Library / English Dictionary |
TRUNKS
Pronunciation (US): | (GB): |
I. (noun)
Sense 1
Meaning:
(used in the plural) trousers that end at or above the knee
Synonyms:
short pants; shorts; trunks
Classified under:
Nouns denoting man-made objects
Hypernyms ("trunks" is a kind of...):
pair of trousers; pant; trousers ((usually in the plural) a garment extending from the waist to the knee or ankle, covering each leg separately)
Domain usage:
plural; plural form (the form of a word that is used to denote more than one)
Hyponyms (each of the following is a kind of "trunks"):
Bermuda shorts; Jamaica shorts ((used in the plural) short pants that end at the knee)
hot pants (skin-tight very short pants worn by young women as an outer garment)
lederhosen (leather shorts often worn with suspenders; worn especially by men and boys in Bavaria)
Context examples:
A pearl necklace I had given you lay untouched in its little casket; your trunks were left corded and locked as they had been prepared for the bridal tour.
(Jane Eyre, by Charlotte Brontë)
Trees such as the giant sequoia can only achieve their vast heights because of these secondary cell walls, which provide a rigid structure around the cells in their trunks.
(Revealing the nanostructure of wood could help raise height limits for wooden skyscrapers, University of Cambridge)
With a boy’s curiosity I have peeped through the keyhole, but I was never able to see more than such a collection of old trunks and bundles as would be expected in such a room.
(The Adventures of Sherlock Holmes, by Sir Arthur Conan Doyle)
I have had all my own little concerns to arrange, books and music to divide, and all my trunks to repack, from not having understood in time what was intended as to the waggons: and one thing I have had to do, Mary, of a more trying nature: going to almost every house in the parish, as a sort of take-leave.
(Persuasion, by Jane Austen)
He would thrust his nose into the cool wood moss, or into the black soil where long grasses grew, and snort with joy at the fat earth smells; or he would crouch for hours, as if in concealment, behind fungus-covered trunks of fallen trees, wide-eyed and wide-eared to all that moved and sounded about him.
(The Call of the Wild, by Jack London)
The buried were placed in the middle of the cave and a variety of elements were used during the rituals, such as plant materials (branches and trunks), ceramic vessels that must have played an important role given the degree of fragmentation they exhibit, iron oxide ores (‘ochre’).
(Hair was dyed for first time as part of funeral rituals, University of Granada)
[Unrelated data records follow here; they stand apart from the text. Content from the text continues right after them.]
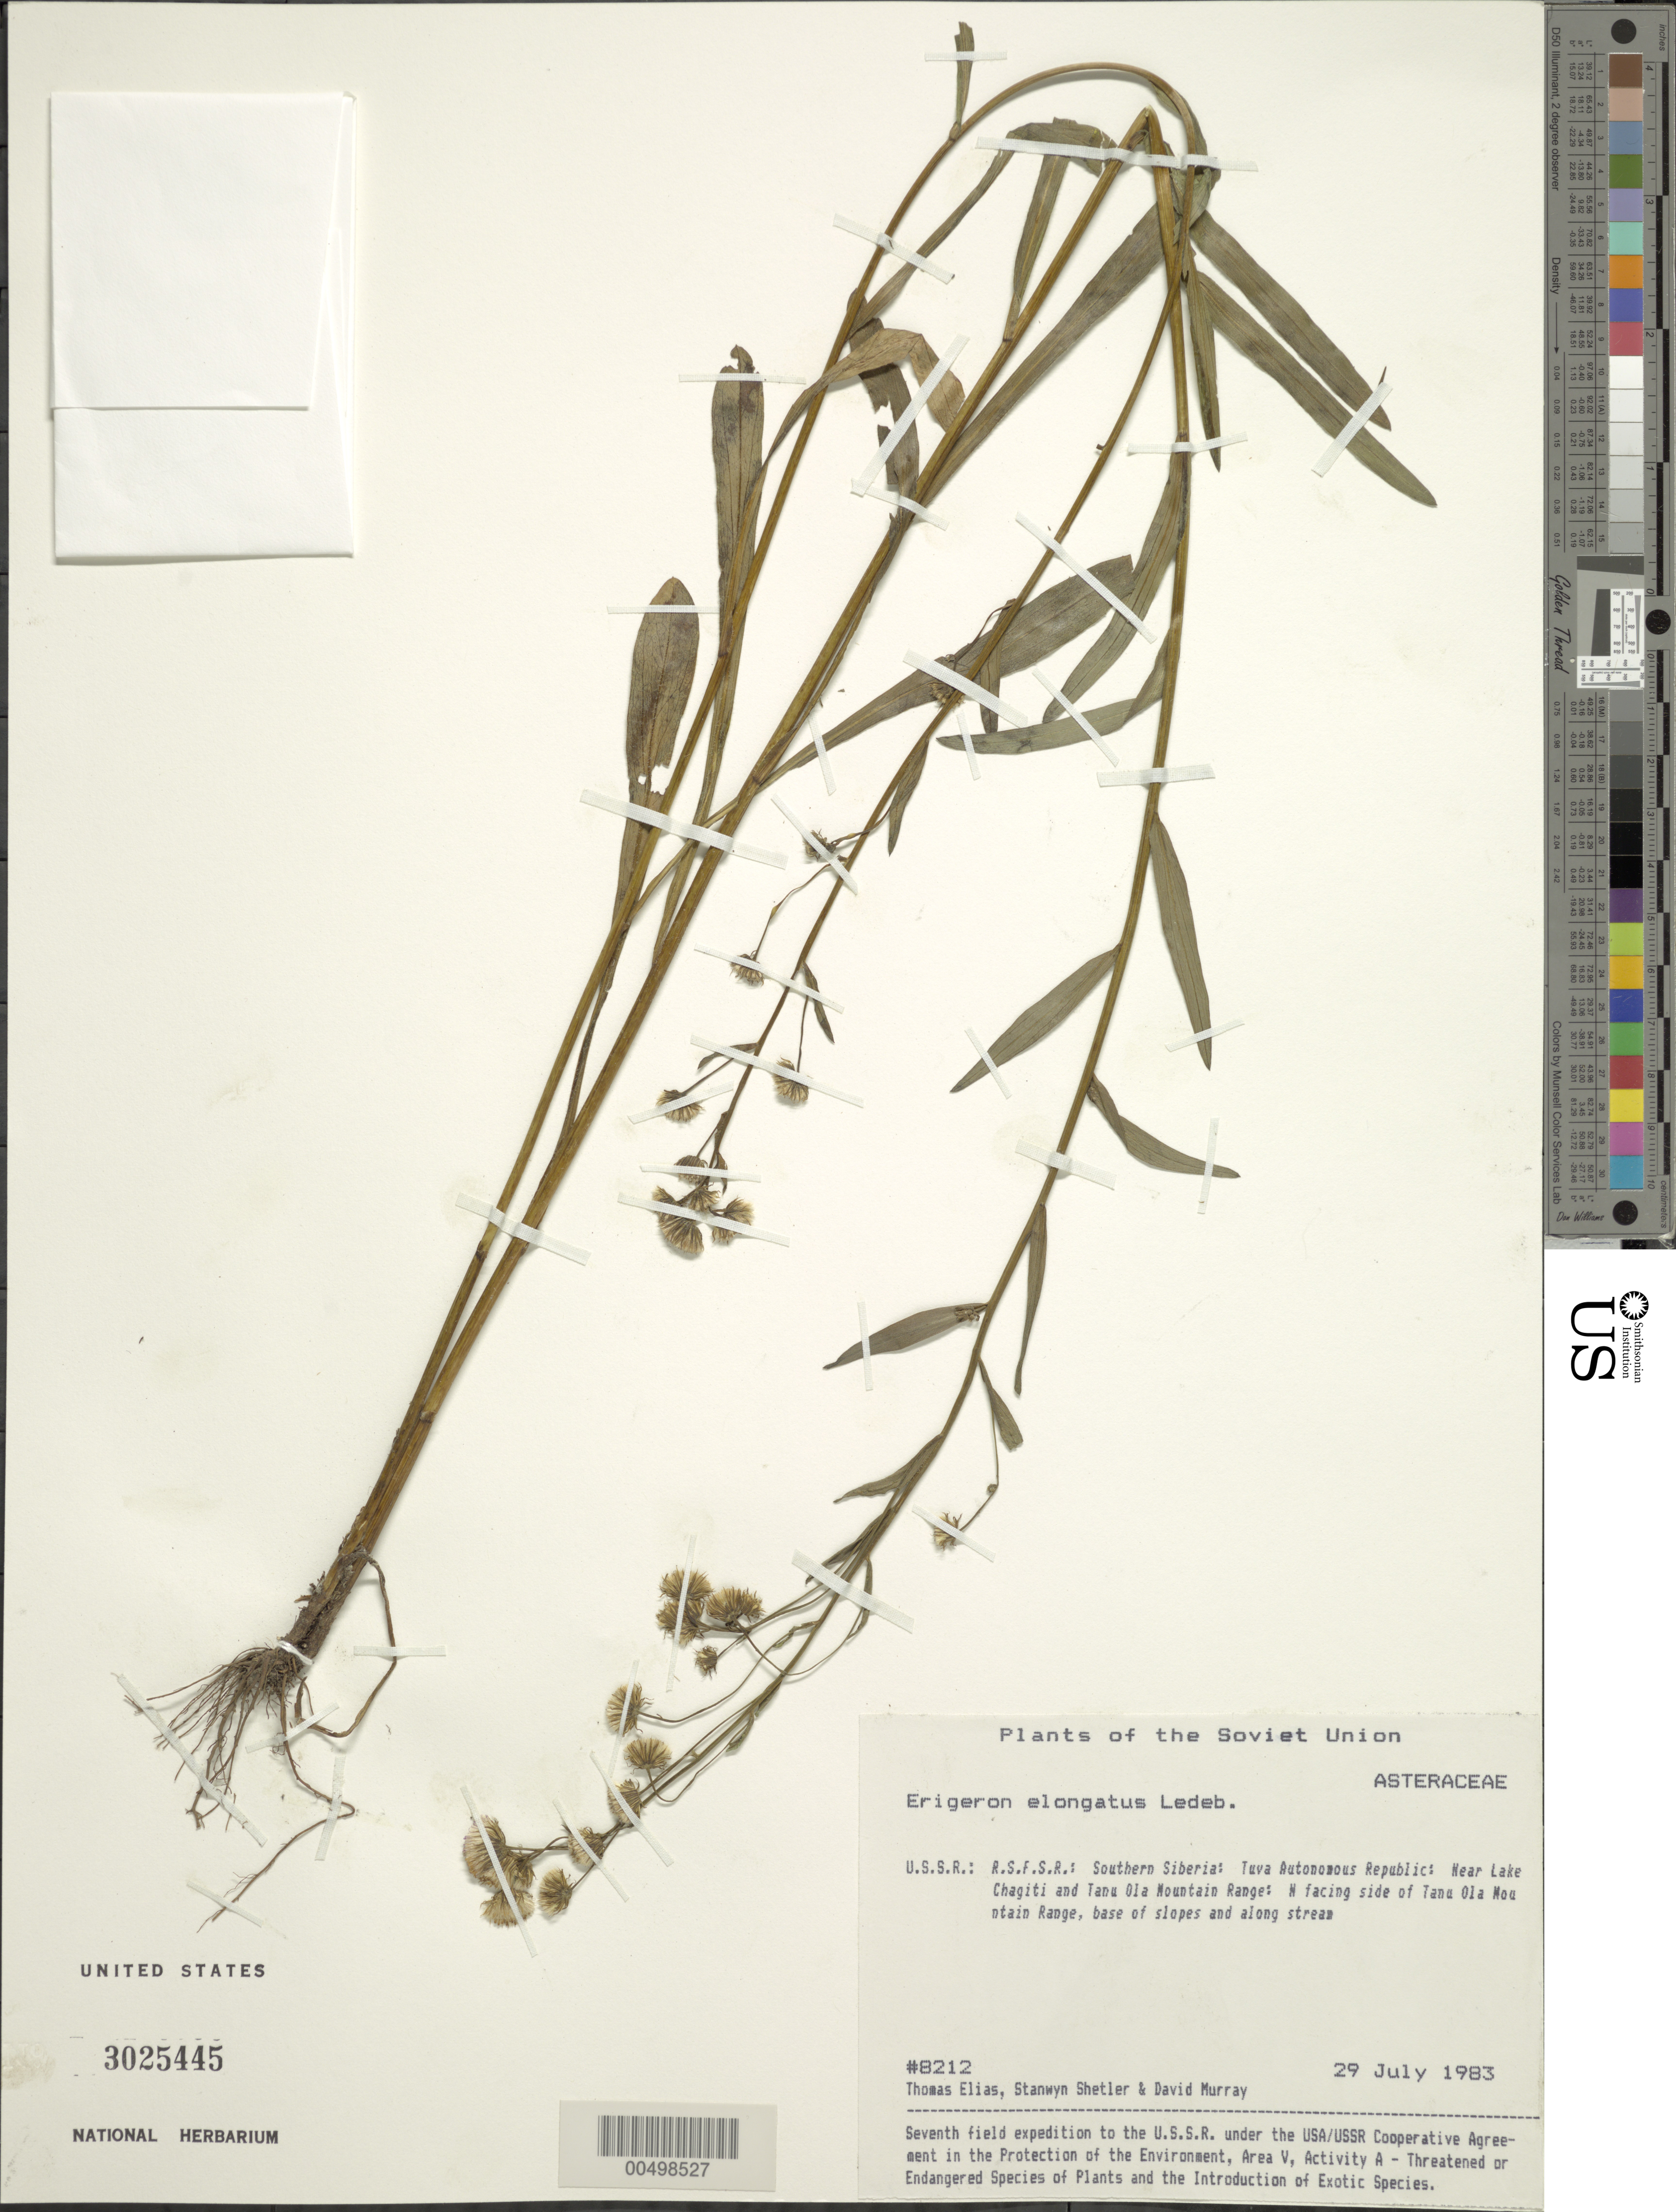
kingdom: Plantae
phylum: Tracheophyta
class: Magnoliopsida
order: Asterales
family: Asteraceae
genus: Erigeron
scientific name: Erigeron elongatus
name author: Ledeb.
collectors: T. Elias, S. Shetler & D. F. Murray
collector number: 8212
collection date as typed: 29 Jul 1983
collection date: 1983-07-29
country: Russian Federation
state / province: Tuva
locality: Near Lake Chagatai and N-facing side of Tannu-Ola Mountain Range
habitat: base of slopes and along stream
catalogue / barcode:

From where we lay we could look down a brown aisle, arched with green, formed by the trunks and branches.
(The Lost World, by Sir Arthur Conan Doyle)
Chopping down young saplings, he made them cross-bars of a scaffold by lashing them high up to the trunks of standing trees.
(White Fang, by Jack London)
The track which guided him was one so seldom used that in places it lost itself entirely among the grass, to reappear as a reddish rut between the distant tree trunks.
(The White Company, by Sir Arthur Conan Doyle)
A peculiar stagnant smell hung over the anchorage—a smell of sodden leaves and rotting tree trunks.